Double Features, or Books in Tandem
Just as I enjoy thinking about two movies that would be fun to see in a double feature (The Great Impostor and Catch Me if You Can are the first ones that come to mind at this moment), I sometimes think about books by different authors that would be fun to read one after the other. There are the obvious pairings of one book that is an homage to another earlier book: Colin Dexter’s The Wench is Dead, which so closely parallels Josephine Tey’s The Daughter of Time, and Peter Lovesey’s Bloodhounds, which uses John Dickson Carr’s The Three Coffins as a plot device, are examples. Then books with similar themes: E.C. Bentley’s Trent’s Last Case and Dorothy L. Sayers’s Strong Poison both feature a detective who falls in love with a murder suspect. Or a book by Donna Leon with a book by Magdalen Nabb (Venice and Florence settings), or…
What two books by two different authors would you suggest reading one after the other and why? (Click on Comments below to leave a reply.)
Martin Edwards said,
July 1, 2008 at 10:19 pm
Good question. How about Towards Zero by Agatha Christie and Tragedy at Law by Cyril Hare? In both, the murder occurs almost at the end, rather than near the beginning of the book.
Joyce Burbank said,
July 9, 2008 at 7:23 pm
Robert Parker and William Tapply set their books in Boston. In both series, Spencer, a PI, and Brady Coyne, a lawyer, are involved in physical action. Both authors describe clothing worn by the characters, talk about food, and describe routes traveled around Boston and vicinity. Both characters have a police connection, both have a steady girl, and in Tapply’s later books, both have a dog. If you like one, the other will be enjoyable also.
Lesa Holstine said,
July 14, 2008 at 8:09 pm
I just read The Sour Cherry Surprise by David Handler, with a character, Mitch Berger, who is a film critic. I followed it up with Jeffrey Cohen’s It Happened One Knife about Elliot Freed, the owner of an all-comedy movie theater, who hosts a legendary comedy duo, shows their movie, and finds out his heroes were involved in a Hollywood death. Perfect follow-up!
Elizabeth Zelvin said,
July 15, 2008 at 1:23 pm
Here’s a double double feature on drowned towns: Reginald Hill’s On Beulah Height and Donald Westlake’s Drowned Hopes (an odd couple indeed); Jane Langton’s Emily Dickinson Is Dead and Peter Robinson’s In A Dry Season.
Jennifer Wendel said,
July 16, 2008 at 5:42 pm
Another drowned town book is Under the Lake, by Stuart Woods. It’s pretty old but I checked with Amazon and it is still in print. Also one of my favorite ghost stories.
Cathy Jackson said,
July 16, 2008 at 6:36 pm
An addition to the drowned town theme: THE CHRISTENING DAY MURDER, by Lee Harris. Guess that would be a triple feature on drowned towns.
Jayne said,
July 17, 2008 at 10:57 am
Ruth Downie’s ‘Medicus’ and
Lawrence Goldstone’s ‘The Anatomy of Deception’
Both are historicals heavily involved with the medical profession of their
respective times: the former in Roman Britain and the latter 1889 Philadelphia.

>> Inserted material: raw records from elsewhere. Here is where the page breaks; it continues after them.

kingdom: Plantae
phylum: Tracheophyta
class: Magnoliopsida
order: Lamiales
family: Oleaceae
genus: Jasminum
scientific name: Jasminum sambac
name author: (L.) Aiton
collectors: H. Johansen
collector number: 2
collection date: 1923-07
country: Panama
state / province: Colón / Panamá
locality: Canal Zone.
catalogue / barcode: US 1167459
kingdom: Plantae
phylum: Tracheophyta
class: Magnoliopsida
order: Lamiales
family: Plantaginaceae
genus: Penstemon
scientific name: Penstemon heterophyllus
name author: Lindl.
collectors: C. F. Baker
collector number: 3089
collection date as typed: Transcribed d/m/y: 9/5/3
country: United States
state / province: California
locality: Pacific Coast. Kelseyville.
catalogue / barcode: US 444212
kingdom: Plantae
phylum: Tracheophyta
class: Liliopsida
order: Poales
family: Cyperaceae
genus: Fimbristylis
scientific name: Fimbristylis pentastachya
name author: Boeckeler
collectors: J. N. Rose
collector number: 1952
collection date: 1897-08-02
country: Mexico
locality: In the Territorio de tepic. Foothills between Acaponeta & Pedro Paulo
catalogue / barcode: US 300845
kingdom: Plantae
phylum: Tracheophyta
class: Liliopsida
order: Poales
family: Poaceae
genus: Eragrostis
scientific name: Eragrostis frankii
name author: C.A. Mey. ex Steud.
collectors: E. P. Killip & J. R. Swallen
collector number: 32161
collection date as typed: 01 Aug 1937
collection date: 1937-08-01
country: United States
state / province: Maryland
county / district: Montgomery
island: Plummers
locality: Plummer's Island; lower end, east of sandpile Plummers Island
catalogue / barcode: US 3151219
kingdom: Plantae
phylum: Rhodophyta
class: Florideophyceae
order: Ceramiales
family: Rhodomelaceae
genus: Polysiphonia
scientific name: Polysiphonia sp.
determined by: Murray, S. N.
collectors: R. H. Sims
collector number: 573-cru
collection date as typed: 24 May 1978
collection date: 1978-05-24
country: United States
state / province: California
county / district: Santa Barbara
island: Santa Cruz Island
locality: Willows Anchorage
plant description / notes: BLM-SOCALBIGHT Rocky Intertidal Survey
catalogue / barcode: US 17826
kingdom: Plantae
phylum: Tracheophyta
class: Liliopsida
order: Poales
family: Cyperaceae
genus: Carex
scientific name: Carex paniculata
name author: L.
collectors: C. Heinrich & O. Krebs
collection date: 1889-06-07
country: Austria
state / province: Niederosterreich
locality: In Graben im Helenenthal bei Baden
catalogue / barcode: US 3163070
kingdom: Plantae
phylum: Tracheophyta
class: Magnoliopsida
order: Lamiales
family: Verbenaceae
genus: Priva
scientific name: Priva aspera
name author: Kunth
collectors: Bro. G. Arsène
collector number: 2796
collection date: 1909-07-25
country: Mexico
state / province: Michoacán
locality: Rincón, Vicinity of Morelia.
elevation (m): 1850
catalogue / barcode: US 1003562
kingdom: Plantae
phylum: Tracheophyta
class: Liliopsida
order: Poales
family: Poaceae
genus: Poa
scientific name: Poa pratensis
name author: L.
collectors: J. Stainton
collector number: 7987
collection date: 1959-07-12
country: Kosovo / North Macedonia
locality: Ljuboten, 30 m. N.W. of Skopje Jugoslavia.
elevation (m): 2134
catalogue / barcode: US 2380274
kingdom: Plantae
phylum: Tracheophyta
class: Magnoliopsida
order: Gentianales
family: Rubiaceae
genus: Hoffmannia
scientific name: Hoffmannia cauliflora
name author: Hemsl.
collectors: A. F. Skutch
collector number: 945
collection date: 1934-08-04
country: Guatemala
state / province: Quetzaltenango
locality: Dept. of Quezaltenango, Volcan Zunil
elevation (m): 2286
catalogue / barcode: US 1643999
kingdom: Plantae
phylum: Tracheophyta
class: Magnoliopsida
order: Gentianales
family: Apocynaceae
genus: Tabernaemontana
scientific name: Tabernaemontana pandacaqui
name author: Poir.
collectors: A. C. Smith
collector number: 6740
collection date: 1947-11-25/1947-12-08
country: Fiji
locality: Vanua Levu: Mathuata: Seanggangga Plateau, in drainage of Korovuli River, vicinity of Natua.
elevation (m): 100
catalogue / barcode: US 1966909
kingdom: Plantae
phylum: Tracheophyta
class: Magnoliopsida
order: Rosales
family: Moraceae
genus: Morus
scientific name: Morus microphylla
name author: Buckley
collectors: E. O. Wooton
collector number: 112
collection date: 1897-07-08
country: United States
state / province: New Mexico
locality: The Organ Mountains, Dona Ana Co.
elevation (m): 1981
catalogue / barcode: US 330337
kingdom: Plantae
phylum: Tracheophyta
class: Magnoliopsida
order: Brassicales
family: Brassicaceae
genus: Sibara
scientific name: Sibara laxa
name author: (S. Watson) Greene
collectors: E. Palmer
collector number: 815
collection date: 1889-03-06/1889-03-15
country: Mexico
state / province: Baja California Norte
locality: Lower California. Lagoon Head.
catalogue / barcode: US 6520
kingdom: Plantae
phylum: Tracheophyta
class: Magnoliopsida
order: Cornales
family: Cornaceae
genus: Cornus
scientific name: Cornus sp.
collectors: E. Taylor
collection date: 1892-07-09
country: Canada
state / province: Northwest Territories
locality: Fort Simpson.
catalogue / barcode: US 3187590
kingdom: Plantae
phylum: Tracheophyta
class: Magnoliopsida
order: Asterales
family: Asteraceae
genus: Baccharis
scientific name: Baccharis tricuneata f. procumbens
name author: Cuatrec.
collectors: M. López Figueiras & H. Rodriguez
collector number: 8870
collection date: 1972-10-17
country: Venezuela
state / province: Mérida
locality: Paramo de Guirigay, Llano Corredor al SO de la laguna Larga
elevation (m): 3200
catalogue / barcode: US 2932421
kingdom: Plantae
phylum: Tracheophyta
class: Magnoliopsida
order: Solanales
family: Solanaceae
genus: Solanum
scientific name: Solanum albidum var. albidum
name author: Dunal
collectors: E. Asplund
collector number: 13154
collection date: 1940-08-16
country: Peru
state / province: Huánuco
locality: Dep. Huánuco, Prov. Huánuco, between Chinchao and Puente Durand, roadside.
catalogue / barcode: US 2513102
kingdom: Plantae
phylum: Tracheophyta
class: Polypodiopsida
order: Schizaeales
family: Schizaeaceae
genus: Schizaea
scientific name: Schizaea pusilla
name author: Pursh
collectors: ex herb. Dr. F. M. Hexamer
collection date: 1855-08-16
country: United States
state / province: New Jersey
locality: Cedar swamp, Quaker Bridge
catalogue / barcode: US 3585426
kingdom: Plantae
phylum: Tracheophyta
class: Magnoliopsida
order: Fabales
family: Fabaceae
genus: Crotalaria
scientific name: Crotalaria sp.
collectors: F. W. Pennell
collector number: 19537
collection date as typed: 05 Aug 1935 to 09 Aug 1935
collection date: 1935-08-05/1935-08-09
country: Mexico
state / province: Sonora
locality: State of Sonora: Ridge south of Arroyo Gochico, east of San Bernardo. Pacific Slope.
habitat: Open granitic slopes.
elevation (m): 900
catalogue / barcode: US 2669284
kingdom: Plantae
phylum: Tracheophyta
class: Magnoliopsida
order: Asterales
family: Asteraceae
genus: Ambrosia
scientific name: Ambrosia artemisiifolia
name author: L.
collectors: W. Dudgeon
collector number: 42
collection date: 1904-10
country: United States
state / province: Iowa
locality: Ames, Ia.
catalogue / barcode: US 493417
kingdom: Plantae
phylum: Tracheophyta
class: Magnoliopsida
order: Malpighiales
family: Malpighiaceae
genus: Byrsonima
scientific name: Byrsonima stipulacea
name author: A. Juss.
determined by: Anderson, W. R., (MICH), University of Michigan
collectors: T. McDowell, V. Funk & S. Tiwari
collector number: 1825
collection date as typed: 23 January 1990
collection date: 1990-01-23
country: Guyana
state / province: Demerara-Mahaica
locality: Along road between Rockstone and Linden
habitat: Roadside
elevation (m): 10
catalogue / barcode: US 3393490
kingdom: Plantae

Both feature a hero with high medical morals struggling to protect the
lesser elements of his society in the face of indifference and outright
obstruction from the people (men) who pay his wages and control his
advancement. Both novels involve women being taken advantage of by
unscrupulous men, and include some secondary female characters whose
strength and determination sets them apart from the run of their
contemporaries
Meredith Phillips said,
July 19, 2008 at 6:39 pm
Ruth Downie’s MEDICUS and Kelli Stanley’s NOX DORMIENDA are both about Roman doctors in first-century Britannia.